By 2050, 60 percent of men, 50 percent of women and 25 percent of children in the UK are expected to be obese. Epidemiologist Professor Simon Capewell was surely not overstating the case said last year when he said: ‘Sugar is the new tobacco. Everywhere, sugary drinks and junk foods are now pressed on unsuspecting parents and children by a cynical industry focussed on profit not health’ (Telegraph, 9 January 2014).

So what has the ‘cynical’ food industry been doing about it? Wriggling and writhing like the nest of snakes they are, and finding ways to disguise the sugar content of foods by listing it under different headings. A report by the Union of Concerned Scientists in June last year stated that ‘sugar interests use every tool at their disposal to obstruct science-based policy on added sugar’. These tools, they say, include intimidating study authors, threatening to suspend funds, using front organisations for the purposes of deception, spreading misinformation, ‘blinding with science’ in product promotion, concealing industry links, hijacking science communication and blogs, bribing academics, lobbying state policy bodies and funding pro-food industry  politicians ( –

So, nothing unusual there, and you can probably find some or all of the same tactics at work in many other spheres of capitalist industry. But the spectacular success of smoking bans across the world  – against many expectations – has given a fillip to campaigners seeking to ban, tax, restrict or demonise other guilty pleasures, and nobody was surprised when sugar campaigners were next to go on the warpath.

= Supplied entries =
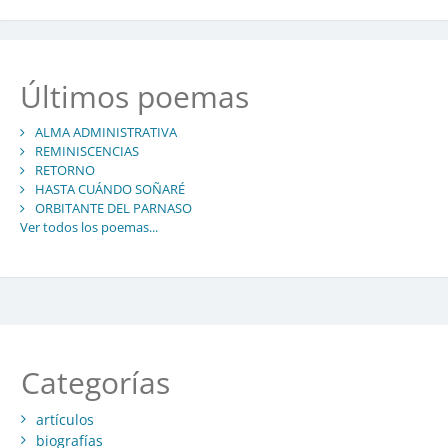
Últimos poemas
ALMA ADMINISTRATIVA
REMINISCENCIAS
RETORNO
HASTA CUÁNDO SOÑARÉ
ORBITANTE DEL PARNASO
Ver todos los poemas...
Categorías
artículos
biografías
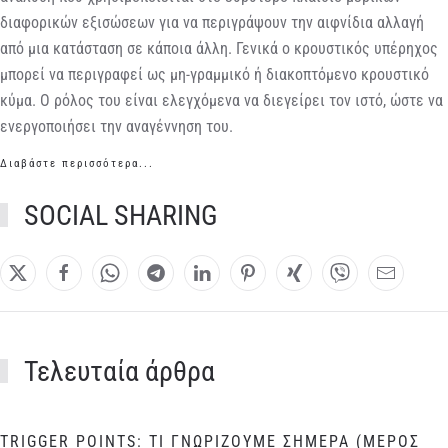
διαφορικών εξισώσεων για να περιγράψουν την αιφνίδια αλλαγή
από μια κατάσταση σε κάποια άλλη. Γενικά ο κρουστικός υπέρηχος
μπορεί να περιγραφεί ως μη-γραμμικό ή διακοπτόμενο κρουστικό
κύμα. Ο ρόλος του είναι ελεγχόμενα να διεγείρει τον ιστό, ώστε να
ενεργοποιήσει την αναγέννηση του.
Διαβάστε περισσότερα...
SOCIAL SHARING
Τελευταία άρθρα
TRIGGER POINTS: ΤΙ ΓΝΩΡΙΖΟΥΜΕ ΣΗΜΕΡΑ (ΜΕΡΟΣ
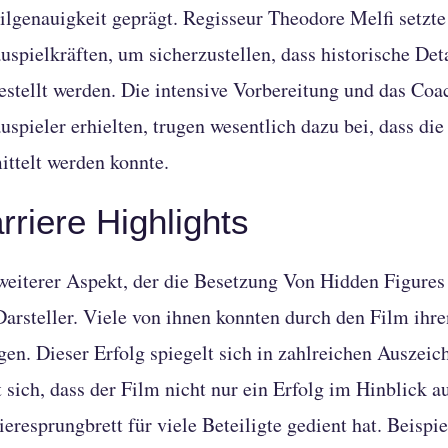
ilgenauigkeit geprägt. Regisseur Theodore Melfi setzt
uspielkräften, um sicherzustellen, dass historische Det
estellt werden. Die intensive Vorbereitung und das Coa
uspieler erhielten, trugen wesentlich dazu bei, dass di
ittelt werden konnte.
rriere Highlights
weiterer Aspekt, der die Besetzung Von Hidden Figures 
Darsteller. Viele von ihnen konnten durch den Film ihr
igen. Dieser Erfolg spiegelt sich in zahlreichen Ausz
t sich, dass der Film nicht nur ein Erfolg im Hinblick a
ieresprungbrett für viele Beteiligte gedient hat. Beisp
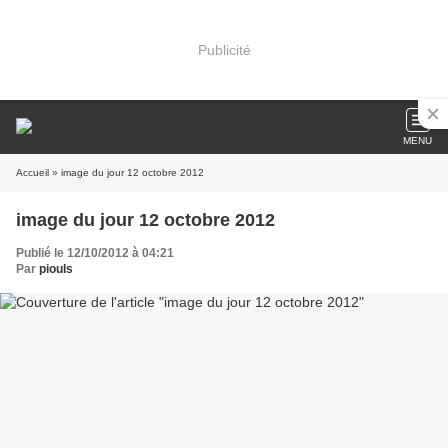
Publicité
MENU
Accueil
» image du jour 12 octobre 2012
image du jour 12 octobre 2012
Publié le 12/10/2012 à 04:21
Par
piouls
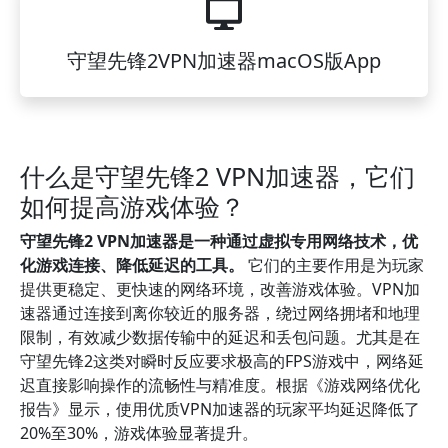
守望先锋2VPN加速器macOS版App
什么是守望先锋2 VPN加速器，它们
如何提高游戏体验？
守望先锋2 VPN加速器是一种通过虚拟专用网络技术，优
化游戏连接、降低延迟的工具。
它们的主要作用是为玩家
提供更稳定、更快速的网络环境，改善游戏体验。VPN加
速器通过连接到离你较近的服务器，绕过网络拥堵和地理
限制，有效减少数据传输中的延迟和丢包问题。尤其是在
守望先锋2这类对瞬时反应要求极高的FPS游戏中，网络延
迟直接影响操作的流畅性与精准度。根据《游戏网络优化
报告》显示，使用优质VPN加速器的玩家平均延迟降低了
20%至30%，游戏体验显著提升。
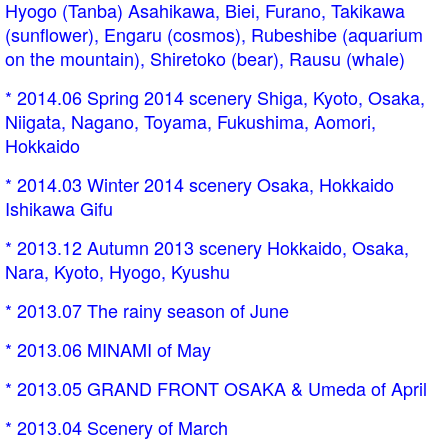
Hyogo (Tanba) Asahikawa, Biei, Furano, Takikawa
(sunflower), Engaru (cosmos), Rubeshibe (aquarium
on the mountain), Shiretoko (bear), Rausu (whale)
* 2014.06 Spring 2014 scenery Shiga, Kyoto, Osaka,
Niigata, Nagano, Toyama, Fukushima, Aomori,
Hokkaido
* 2014.03 Winter 2014 scenery Osaka, Hokkaido
Ishikawa Gifu
* 2013.12 Autumn 2013 scenery Hokkaido, Osaka,
Nara, Kyoto, Hyogo, Kyushu
* 2013.07 The rainy season of June
* 2013.06 MINAMI of May
* 2013.05 GRAND FRONT OSAKA & Umeda of April
* 2013.04 Scenery of March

= What needs to be done =
Answer these questions from the passage on sugar and obesity:
1. What percentage of children in the UK are expected to be obese by 2050?
2. Which organization issued the report stating that "sugar interests use every tool at their disposal to obstruct science-based policy on added sugar"?
3. Whose worldwide success is said to have given a fillip to campaigners?
The items are not needed for this exercise.

= Output of the exercise =
1. 25 percent.
2. The Union of Concerned Scientists.
3. Smoking bans.